**Problem statement:**
In the entries below, find every line with "energetico" and copy it.

**Materials provided:**

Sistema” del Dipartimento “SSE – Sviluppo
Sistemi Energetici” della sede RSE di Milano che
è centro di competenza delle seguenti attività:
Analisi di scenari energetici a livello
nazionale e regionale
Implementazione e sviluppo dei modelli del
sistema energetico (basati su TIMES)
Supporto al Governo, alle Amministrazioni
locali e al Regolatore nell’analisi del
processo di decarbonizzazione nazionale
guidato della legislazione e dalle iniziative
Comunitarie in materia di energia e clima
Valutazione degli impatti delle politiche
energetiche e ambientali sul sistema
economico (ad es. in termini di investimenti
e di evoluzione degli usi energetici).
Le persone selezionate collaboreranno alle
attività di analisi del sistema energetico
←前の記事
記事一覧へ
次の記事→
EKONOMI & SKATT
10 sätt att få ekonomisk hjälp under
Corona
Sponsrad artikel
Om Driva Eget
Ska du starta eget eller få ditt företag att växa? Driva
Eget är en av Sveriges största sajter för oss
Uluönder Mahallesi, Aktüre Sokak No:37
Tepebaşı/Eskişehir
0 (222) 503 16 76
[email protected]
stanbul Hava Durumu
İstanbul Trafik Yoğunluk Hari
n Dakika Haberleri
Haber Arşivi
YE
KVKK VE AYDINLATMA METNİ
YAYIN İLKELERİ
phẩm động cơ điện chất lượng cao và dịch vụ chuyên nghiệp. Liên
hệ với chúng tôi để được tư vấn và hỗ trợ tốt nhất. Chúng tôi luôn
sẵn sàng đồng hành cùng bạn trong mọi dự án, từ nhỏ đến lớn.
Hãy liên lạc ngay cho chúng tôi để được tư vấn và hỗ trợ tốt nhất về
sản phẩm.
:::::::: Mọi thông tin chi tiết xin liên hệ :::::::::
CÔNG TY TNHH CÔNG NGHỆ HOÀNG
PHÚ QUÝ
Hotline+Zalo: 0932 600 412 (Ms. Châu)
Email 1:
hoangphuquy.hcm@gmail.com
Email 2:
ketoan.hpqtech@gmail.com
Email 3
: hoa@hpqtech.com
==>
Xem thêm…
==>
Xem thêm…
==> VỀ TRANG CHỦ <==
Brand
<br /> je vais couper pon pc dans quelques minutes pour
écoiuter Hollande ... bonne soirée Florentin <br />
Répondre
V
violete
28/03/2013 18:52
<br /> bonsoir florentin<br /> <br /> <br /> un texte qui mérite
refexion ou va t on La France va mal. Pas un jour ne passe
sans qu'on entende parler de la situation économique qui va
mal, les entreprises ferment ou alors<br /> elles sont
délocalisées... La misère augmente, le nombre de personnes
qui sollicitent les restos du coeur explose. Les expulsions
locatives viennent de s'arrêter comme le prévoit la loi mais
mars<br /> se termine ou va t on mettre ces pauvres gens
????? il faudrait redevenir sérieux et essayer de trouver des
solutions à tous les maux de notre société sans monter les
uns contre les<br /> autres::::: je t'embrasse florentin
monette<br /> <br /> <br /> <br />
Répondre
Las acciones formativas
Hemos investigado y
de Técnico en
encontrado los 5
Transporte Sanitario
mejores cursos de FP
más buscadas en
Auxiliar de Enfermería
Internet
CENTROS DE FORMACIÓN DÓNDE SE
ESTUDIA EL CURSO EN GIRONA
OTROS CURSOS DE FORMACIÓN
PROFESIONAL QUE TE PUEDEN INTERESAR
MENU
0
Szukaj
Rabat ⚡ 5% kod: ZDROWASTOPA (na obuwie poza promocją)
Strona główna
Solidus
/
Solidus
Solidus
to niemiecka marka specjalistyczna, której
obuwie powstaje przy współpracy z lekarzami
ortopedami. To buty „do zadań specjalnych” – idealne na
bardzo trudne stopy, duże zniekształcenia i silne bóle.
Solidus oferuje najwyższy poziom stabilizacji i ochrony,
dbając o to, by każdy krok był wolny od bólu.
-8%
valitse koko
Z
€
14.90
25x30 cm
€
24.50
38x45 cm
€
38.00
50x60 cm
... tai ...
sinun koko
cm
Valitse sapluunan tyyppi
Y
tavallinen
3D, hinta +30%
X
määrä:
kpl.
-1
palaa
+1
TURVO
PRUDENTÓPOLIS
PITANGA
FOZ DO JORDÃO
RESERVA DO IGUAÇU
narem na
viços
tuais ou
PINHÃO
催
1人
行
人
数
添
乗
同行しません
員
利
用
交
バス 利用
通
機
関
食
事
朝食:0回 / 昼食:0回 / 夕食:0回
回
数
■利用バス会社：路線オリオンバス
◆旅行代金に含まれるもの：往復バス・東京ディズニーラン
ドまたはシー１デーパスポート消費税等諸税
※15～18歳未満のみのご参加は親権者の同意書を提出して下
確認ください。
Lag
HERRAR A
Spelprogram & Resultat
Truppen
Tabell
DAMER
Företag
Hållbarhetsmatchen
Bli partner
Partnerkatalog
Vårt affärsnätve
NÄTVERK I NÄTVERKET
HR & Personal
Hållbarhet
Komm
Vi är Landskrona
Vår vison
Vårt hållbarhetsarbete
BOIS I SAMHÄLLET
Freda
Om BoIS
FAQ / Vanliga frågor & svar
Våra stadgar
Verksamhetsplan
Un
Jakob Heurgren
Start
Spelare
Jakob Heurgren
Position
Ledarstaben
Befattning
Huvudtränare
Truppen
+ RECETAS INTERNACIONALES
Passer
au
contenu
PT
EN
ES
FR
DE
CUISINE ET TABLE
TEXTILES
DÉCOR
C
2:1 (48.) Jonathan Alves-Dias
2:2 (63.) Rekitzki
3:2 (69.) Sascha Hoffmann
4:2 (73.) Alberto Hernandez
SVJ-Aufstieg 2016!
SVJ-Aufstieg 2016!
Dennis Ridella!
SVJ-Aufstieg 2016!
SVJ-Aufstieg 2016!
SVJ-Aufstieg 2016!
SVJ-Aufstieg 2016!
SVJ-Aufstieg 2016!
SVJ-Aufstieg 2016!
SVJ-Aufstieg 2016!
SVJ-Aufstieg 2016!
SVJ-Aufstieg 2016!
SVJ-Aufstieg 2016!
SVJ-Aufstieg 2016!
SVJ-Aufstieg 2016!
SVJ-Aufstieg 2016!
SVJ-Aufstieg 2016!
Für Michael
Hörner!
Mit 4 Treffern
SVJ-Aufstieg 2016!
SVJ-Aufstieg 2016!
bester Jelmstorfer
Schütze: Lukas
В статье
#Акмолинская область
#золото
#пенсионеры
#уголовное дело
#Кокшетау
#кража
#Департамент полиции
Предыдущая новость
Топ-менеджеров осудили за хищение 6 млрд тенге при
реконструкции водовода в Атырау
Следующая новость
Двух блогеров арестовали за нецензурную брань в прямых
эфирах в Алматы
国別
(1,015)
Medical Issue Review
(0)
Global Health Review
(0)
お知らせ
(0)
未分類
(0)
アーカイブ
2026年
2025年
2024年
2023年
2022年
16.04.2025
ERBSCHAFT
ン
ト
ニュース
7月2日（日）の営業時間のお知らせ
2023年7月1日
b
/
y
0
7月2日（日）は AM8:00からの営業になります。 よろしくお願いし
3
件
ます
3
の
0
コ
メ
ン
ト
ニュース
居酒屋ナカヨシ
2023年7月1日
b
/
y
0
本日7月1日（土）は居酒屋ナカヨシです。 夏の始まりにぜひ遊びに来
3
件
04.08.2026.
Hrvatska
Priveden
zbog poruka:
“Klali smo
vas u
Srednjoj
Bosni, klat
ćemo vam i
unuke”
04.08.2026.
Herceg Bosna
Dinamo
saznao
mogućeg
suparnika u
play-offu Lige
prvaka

**Reply to the task:**
sistema energetico (basati su TIMES)
attività di analisi del sistema energetico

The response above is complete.